▶ _Problem details_:
When you reach the line containing "X38875Y8749D02*" in the entries below, begin reproducing lines exactly, and stop once the line containing "X57411Y8241D01*" is done.

Machine-readable electronics designs
··········

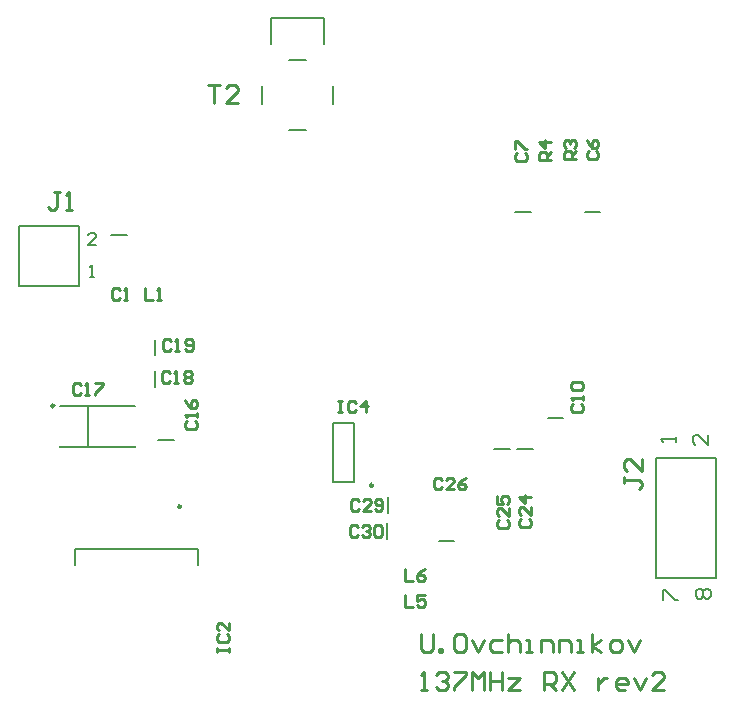
<source format=gto>
%FSLAX43Y43*%
%MOMM*%
G71*
G01*
G75*
G04 Layer_Color=65535*
%ADD10R,1.500X1.000*%
%ADD11O,2.200X0.600*%
%ADD12R,1.000X1.500*%
%ADD13R,1.100X3.600*%
%ADD14R,10.550X8.700*%
%ADD15R,2.600X2.200*%
%ADD16C,0.250*%
%ADD17C,0.300*%
%ADD18C,0.200*%
%ADD19C,0.500*%
%ADD20C,1.500*%
%ADD21R,1.500X1.500*%
%ADD22C,2.800*%
%ADD23C,2.000*%
%ADD24R,1.500X1.500*%
%ADD25C,0.800*%
%ADD26C,6.000*%
%ADD27C,0.600*%
%ADD28C,0.660*%
%ADD29C,1.100*%
%ADD30R,2.500X2.500*%
%ADD31O,0.700X0.250*%
%ADD32O,0.250X0.700*%
%ADD33R,2.300X2.300*%
%ADD34O,0.350X0.800*%
%ADD35O,0.800X0.350*%
%ADD36O,0.600X3.000*%
%ADD37C,0.400*%
%ADD38C,0.254*%
%ADD39C,0.203*%
D16*
X34850Y21345D02*
G03*
X34850Y21345I-125J0D01*
G01*
X18568Y19537D02*
G03*
X18568Y19537I-125J0D01*
G01*
X7853Y28087D02*
G03*
X7853Y28087I-125J0D01*
G01*
D18*
X58810Y13470D02*
Y23630D01*
X63890Y13470D02*
Y23630D01*
X58810D02*
X63890D01*
X58810Y13470D02*
X63890D01*
X49650Y27025D02*
X50950D01*
X33225Y21600D02*
Y26600D01*
X31425Y21600D02*
Y26600D01*
Y21600D02*
X33225D01*
X31425Y26600D02*
X33225D01*
X36050Y16825D02*
Y18125D01*
X36075Y19025D02*
Y20325D01*
X40400Y16650D02*
X41700D01*
X27710Y57400D02*
X29190D01*
X27710Y51400D02*
X29190D01*
X31450Y53660D02*
Y55140D01*
X25450Y53660D02*
Y55140D01*
X26200Y60900D02*
X30700D01*
Y58740D02*
Y60900D01*
X26200Y58740D02*
Y60900D01*
X16678Y25187D02*
X17978D01*
X16353Y29687D02*
Y30987D01*
Y32362D02*
Y33662D01*
X20003Y14637D02*
Y15987D01*
X9603D02*
X20003D01*
X9603Y14637D02*
Y15987D01*
X8378Y24587D02*
Y24637D01*
Y28037D02*
Y28087D01*
X10728Y24587D02*
Y28087D01*
X14679Y24587D02*
Y24637D01*
Y28037D02*
Y28087D01*
X8378D02*
X14679D01*
X8378Y24587D02*
X14679D01*
X9925Y38235D02*
Y43315D01*
X4845Y38235D02*
Y43315D01*
X9925D01*
X4845Y38235D02*
X9925D01*
X12700Y42575D02*
X14000D01*
X47050Y24400D02*
X48350D01*
X45125D02*
X46425D01*
X46900Y44500D02*
X48200D01*
X52800D02*
X54100D01*
D38*
X56101Y22041D02*
Y21533D01*
Y21787D01*
X57371D01*
X57625Y21533D01*
Y21279D01*
X57371Y21025D01*
X57625Y23564D02*
Y22549D01*
X56609Y23564D01*
X56355D01*
X56101Y23310D01*
Y22802D01*
X56355Y22549D01*
X49925Y48925D02*
X48925D01*
Y49425D01*
X49092Y49591D01*
X49425D01*
X49592Y49425D01*
Y48925D01*
Y49258D02*
X49925Y49591D01*
Y50425D02*
X48925D01*
X49425Y49925D01*
Y50591D01*
X52000Y48950D02*
X51000D01*
Y49450D01*
X51167Y49616D01*
X51500D01*
X51667Y49450D01*
Y48950D01*
Y49283D02*
X52000Y49616D01*
X51167Y49950D02*
X51000Y50116D01*
Y50450D01*
X51167Y50616D01*
X51334D01*
X51500Y50450D01*
Y50283D01*
Y50450D01*
X51667Y50616D01*
X51833D01*
X52000Y50450D01*
Y50116D01*
X51833Y49950D01*
X51817Y28241D02*
X51650Y28075D01*
Y27742D01*
X51817Y27575D01*
X52483D01*
X52650Y27742D01*
Y28075D01*
X52483Y28241D01*
X52650Y28575D02*
Y28908D01*
Y28741D01*
X51650D01*
X51817Y28575D01*
Y29408D02*
X51650Y29574D01*
Y29908D01*
X51817Y30074D01*
X52483D01*
X52650Y29908D01*
Y29574D01*
X52483Y29408D01*
X51817D01*
X47042Y49491D02*
X46875Y49325D01*
Y48992D01*
X47042Y48825D01*
X47708D01*
X47875Y48992D01*
Y49325D01*
X47708Y49491D01*
X46875Y49825D02*
Y50491D01*
X47042D01*
X47708Y49825D01*
X47875D01*
X53092Y49616D02*
X52925Y49450D01*
Y49117D01*
X53092Y48950D01*
X53758D01*
X53925Y49117D01*
Y49450D01*
X53758Y49616D01*
X52925Y50616D02*
X53092Y50283D01*
X53425Y49950D01*
X53758D01*
X53925Y50116D01*
Y50450D01*
X53758Y50616D01*
X53592D01*
X53425Y50450D01*
Y49950D01*
X37575Y14275D02*
Y13275D01*
X38241D01*
X39241Y14275D02*
X38908Y14108D01*
X38575Y13775D01*
Y13442D01*
X38741Y13275D01*
X39075D01*
X39241Y13442D01*
Y13608D01*
X39075Y13775D01*
X38575D01*
X37550Y12075D02*
Y11075D01*
X38216D01*
X39216Y12075D02*
X38550D01*
Y11575D01*
X38883Y11741D01*
X39050D01*
X39216Y11575D01*
Y11242D01*
X39050Y11075D01*
X38716D01*
X38550Y11242D01*
X40716Y21833D02*
X40550Y22000D01*
X40217D01*
X40050Y21833D01*
Y21167D01*
X40217Y21000D01*
X40550D01*
X40716Y21167D01*
X41716Y21000D02*
X41050D01*
X41716Y21666D01*
Y21833D01*
X41550Y22000D01*
X41216D01*
X41050Y21833D01*
X42716Y22000D02*
X42383Y21833D01*
X42049Y21500D01*
Y21167D01*
X42216Y21000D01*
X42549D01*
X42716Y21167D01*
Y21333D01*
X42549Y21500D01*
X42049D01*
X45492Y18441D02*
X45325Y18275D01*
Y17942D01*
X45492Y17775D01*
X46158D01*
X46325Y17942D01*
Y18275D01*
X46158Y18441D01*
X46325Y19441D02*
Y18775D01*
X45659Y19441D01*
X45492D01*
X45325Y19275D01*
Y18941D01*
X45492Y18775D01*
X45325Y20441D02*
Y19774D01*
X45825D01*
X45659Y20108D01*
Y20274D01*
X45825Y20441D01*
X46158D01*
X46325Y20274D01*
Y19941D01*
X46158Y19774D01*
X47392Y18491D02*
X47225Y18325D01*
Y17992D01*
X47392Y17825D01*
X48058D01*
X48225Y17992D01*
Y18325D01*
X48058Y18491D01*
X48225Y19491D02*
Y18825D01*
X47559Y19491D01*
X47392D01*
X47225Y19325D01*
Y18991D01*
X47392Y18825D01*
X48225Y20324D02*
X47225D01*
X47725Y19824D01*
Y20491D01*
X21675Y7225D02*
Y7558D01*
Y7392D01*
X22675D01*
Y7225D01*
Y7558D01*
X21842Y8725D02*
X21675Y8558D01*
Y8225D01*
X21842Y8058D01*
X22508D01*
X22675Y8225D01*
Y8558D01*
X22508Y8725D01*
X22675Y9724D02*
Y9058D01*
X22009Y9724D01*
X21842D01*
X21675Y9558D01*
Y9224D01*
X21842Y9058D01*
X33591Y17783D02*
X33425Y17950D01*
X33092D01*
X32925Y17783D01*
Y17117D01*
X33092Y16950D01*
X33425D01*
X33591Y17117D01*
X33925Y17783D02*
X34091Y17950D01*
X34425D01*
X34591Y17783D01*
Y17616D01*
X34425Y17450D01*
X34258D01*
X34425D01*
X34591Y17283D01*
Y17117D01*
X34425Y16950D01*
X34091D01*
X33925Y17117D01*
X34924Y17783D02*
X35091Y17950D01*
X35424D01*
X35591Y17783D01*
Y17117D01*
X35424Y16950D01*
X35091D01*
X34924Y17117D01*
Y17783D01*
X33641Y20033D02*
X33475Y20200D01*
X33142D01*
X32975Y20033D01*
Y19367D01*
X33142Y19200D01*
X33475D01*
X33641Y19367D01*
X34641Y19200D02*
X33975D01*
X34641Y19866D01*
Y20033D01*
X34475Y20200D01*
X34141D01*
X33975Y20033D01*
X34974Y19367D02*
X35141Y19200D01*
X35474D01*
X35641Y19367D01*
Y20033D01*
X35474Y20200D01*
X35141D01*
X34974Y20033D01*
Y19866D01*
X35141Y19700D01*
X35641D01*
X17766Y33533D02*
X17600Y33700D01*
X17267D01*
X17100Y33533D01*
Y32867D01*
X17267Y32700D01*
X17600D01*
X17766Y32867D01*
X18100Y32700D02*
X18433D01*
X18266D01*
Y33700D01*
X18100Y33533D01*
X18933Y32867D02*
X19099Y32700D01*
X19433D01*
X19599Y32867D01*
Y33533D01*
X19433Y33700D01*
X19099D01*
X18933Y33533D01*
Y33366D01*
X19099Y33200D01*
X19599D01*
X17666Y30858D02*
X17500Y31025D01*
X17167D01*
X17000Y30858D01*
Y30192D01*
X17167Y30025D01*
X17500D01*
X17666Y30192D01*
X18000Y30025D02*
X18333D01*
X18166D01*
Y31025D01*
X18000Y30858D01*
X18833D02*
X18999Y31025D01*
X19333D01*
X19499Y30858D01*
Y30691D01*
X19333Y30525D01*
X19499Y30358D01*
Y30192D01*
X19333Y30025D01*
X18999D01*
X18833Y30192D01*
Y30358D01*
X18999Y30525D01*
X18833Y30691D01*
Y30858D01*
X18999Y30525D02*
X19333D01*
X10116Y29808D02*
X9950Y29975D01*
X9617D01*
X9450Y29808D01*
Y29142D01*
X9617Y28975D01*
X9950D01*
X10116Y29142D01*
X10450Y28975D02*
X10783D01*
X10616D01*
Y29975D01*
X10450Y29808D01*
X11283Y29975D02*
X11949D01*
Y29808D01*
X11283Y29142D01*
Y28975D01*
X19117Y26766D02*
X18950Y26600D01*
Y26267D01*
X19117Y26100D01*
X19783D01*
X19950Y26267D01*
Y26600D01*
X19783Y26766D01*
X19950Y27100D02*
Y27433D01*
Y27266D01*
X18950D01*
X19117Y27100D01*
X18950Y28599D02*
X19117Y28266D01*
X19450Y27933D01*
X19783D01*
X19950Y28099D01*
Y28433D01*
X19783Y28599D01*
X19617D01*
X19450Y28433D01*
Y27933D01*
X31900Y28525D02*
X32233D01*
X32067D01*
Y27525D01*
X31900D01*
X32233D01*
X33400Y28358D02*
X33233Y28525D01*
X32900D01*
X32733Y28358D01*
Y27692D01*
X32900Y27525D01*
X33233D01*
X33400Y27692D01*
X34233Y27525D02*
Y28525D01*
X33733Y28025D01*
X34399D01*
X13391Y37883D02*
X13225Y38050D01*
X12892D01*
X12725Y37883D01*
Y37217D01*
X12892Y37050D01*
X13225D01*
X13391Y37217D01*
X13725Y37050D02*
X14058D01*
X13891D01*
Y38050D01*
X13725Y37883D01*
X8350Y46200D02*
X7850D01*
X8100D01*
Y44950D01*
X7850Y44700D01*
X7600D01*
X7350Y44950D01*
X8850Y44700D02*
X9349D01*
X9099D01*
Y46200D01*
X8850Y45950D01*
X15525Y38050D02*
Y37050D01*
X16191D01*
X16525D02*
X16858D01*
X16691D01*
Y38050D01*
X16525Y37883D01*
X20875Y55225D02*
X21875D01*
X21375D01*
Y53725D01*
X23374D02*
X22375D01*
X23374Y54725D01*
Y54975D01*
X23124Y55225D01*
X22624D01*
X22375Y54975D01*
X38875Y4050D02*
X39383D01*
X39129D01*
Y5574D01*
X38875Y5320D01*
X40145D02*
X40399Y5574D01*
X40906D01*
X41160Y5320D01*
Y5066D01*
X40906Y4812D01*
X40652D01*
X40906D01*
X41160Y4558D01*
Y4304D01*
X40906Y4050D01*
X40399D01*
X40145Y4304D01*
X41668Y5574D02*
X42684D01*
Y5320D01*
X41668Y4304D01*
Y4050D01*
X43192D02*
Y5574D01*
X43699Y5066D01*
X44207Y5574D01*
Y4050D01*
X44715Y5574D02*
Y4050D01*
Y4812D01*
X45731D01*
Y5574D01*
Y4050D01*
X46239Y5066D02*
X47254D01*
X46239Y4050D01*
X47254D01*
X49286D02*
Y5574D01*
X50047D01*
X50301Y5320D01*
Y4812D01*
X50047Y4558D01*
X49286D01*
X49793D02*
X50301Y4050D01*
X50809Y5574D02*
X51825Y4050D01*
Y5574D02*
X50809Y4050D01*
X53856Y5066D02*
Y4050D01*
Y4558D01*
X54110Y4812D01*
X54364Y5066D01*
X54618D01*
X56141Y4050D02*
X55634D01*
X55380Y4304D01*
Y4812D01*
X55634Y5066D01*
X56141D01*
X56395Y4812D01*
Y4558D01*
X55380D01*
X56903Y5066D02*
X57411Y4050D01*
X57919Y5066D01*
X59442Y4050D02*
X58427D01*
X59442Y5066D01*
Y5320D01*
X59188Y5574D01*
X58681D01*
X58427Y5320D01*
X38875Y8749D02*
Y7479D01*
X39129Y7225D01*
X39637D01*
X39891Y7479D01*
Y8749D01*
X40399Y7225D02*
Y7479D01*
X40652D01*
Y7225D01*
X40399D01*
X42430Y8749D02*
X41922D01*
X41668Y8495D01*
Y7479D01*
X41922Y7225D01*
X42430D01*
X42684Y7479D01*
Y8495D01*
X42430Y8749D01*
X43192Y8241D02*
X43699Y7225D01*
X44207Y8241D01*
X45731D02*
X44969D01*
X44715Y7987D01*
Y7479D01*
X44969Y7225D01*
X45731D01*
X46239Y8749D02*
Y7225D01*
Y7987D01*
X46493Y8241D01*
X47000D01*
X47254Y7987D01*
Y7225D01*
X47762D02*
X48270D01*
X48016D01*
Y8241D01*
X47762D01*
X49032Y7225D02*
Y8241D01*
X49793D01*
X50047Y7987D01*
Y7225D01*
X50555D02*
Y8241D01*
X51317D01*
X51571Y7987D01*
Y7225D01*
X52079D02*
X52587D01*
X52333D01*
Y8241D01*
X52079D01*
X53348Y7225D02*
Y8749D01*
Y7733D02*
X54110Y8241D01*
X53348Y7733D02*
X54110Y7225D01*
X55126D02*
X55634D01*
X55888Y7479D01*
Y7987D01*
X55634Y8241D01*
X55126D01*
X54872Y7987D01*
Y7479D01*
X55126Y7225D01*
X56395Y8241D02*
X56903Y7225D01*
X57411Y8241D01*
D39*
X63175Y25646D02*
Y24800D01*
X62329Y25646D01*
X62117D01*
X61905Y25435D01*
Y25012D01*
X62117Y24800D01*
X60475Y25050D02*
Y25473D01*
Y25262D01*
X59205D01*
X59417Y25050D01*
X59380Y11650D02*
Y12496D01*
X59592D01*
X60438Y11650D01*
X60650D01*
X62367Y11750D02*
X62155Y11962D01*
Y12385D01*
X62367Y12596D01*
X62579D01*
X62790Y12385D01*
X63002Y12596D01*
X63213D01*
X63425Y12385D01*
Y11962D01*
X63213Y11750D01*
X63002D01*
X62790Y11962D01*
X62579Y11750D01*
X62367D01*
X62790Y11962D02*
Y12385D01*
X10875Y39000D02*
X11208D01*
X11042D01*
Y40000D01*
X10875Y39833D01*
X11391Y41675D02*
X10725D01*
X11391Y42341D01*
Y42508D01*
X11225Y42675D01*
X10892D01*
X10725Y42508D01*
M02*

</source>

··········

▶ _Finished task_:
X38875Y8749D02*
Y7479D01*
X39129Y7225D01*
X39637D01*
X39891Y7479D01*
Y8749D01*
X40399Y7225D02*
Y7479D01*
X40652D01*
Y7225D01*
X40399D01*
X42430Y8749D02*
X41922D01*
X41668Y8495D01*
Y7479D01*
X41922Y7225D01*
X42430D01*
X42684Y7479D01*
Y8495D01*
X42430Y8749D01*
X43192Y8241D02*
X43699Y7225D01*
X44207Y8241D01*
X45731D02*
X44969D01*
X44715Y7987D01*
Y7479D01*
X44969Y7225D01*
X45731D01*
X46239Y8749D02*
Y7225D01*
Y7987D01*
X46493Y8241D01*
X47000D01*
X47254Y7987D01*
Y7225D01*
X47762D02*
X48270D01*
X48016D01*
Y8241D01*
X47762D01*
X49032Y7225D02*
Y8241D01*
X49793D01*
X50047Y7987D01*
Y7225D01*
X50555D02*
Y8241D01*
X51317D01*
X51571Y7987D01*
Y7225D01*
X52079D02*
X52587D01*
X52333D01*
Y8241D01*
X52079D01*
X53348Y7225D02*
Y8749D01*
Y7733D02*
X54110Y8241D01*
X53348Y7733D02*
X54110Y7225D01*
X55126D02*
X55634D01*
X55888Y7479D01*
Y7987D01*
X55634Y8241D01*
X55126D01*
X54872Y7987D01*
Y7479D01*
X55126Y7225D01*
X56395Y8241D02*
X56903Y7225D01*
X57411Y8241D01*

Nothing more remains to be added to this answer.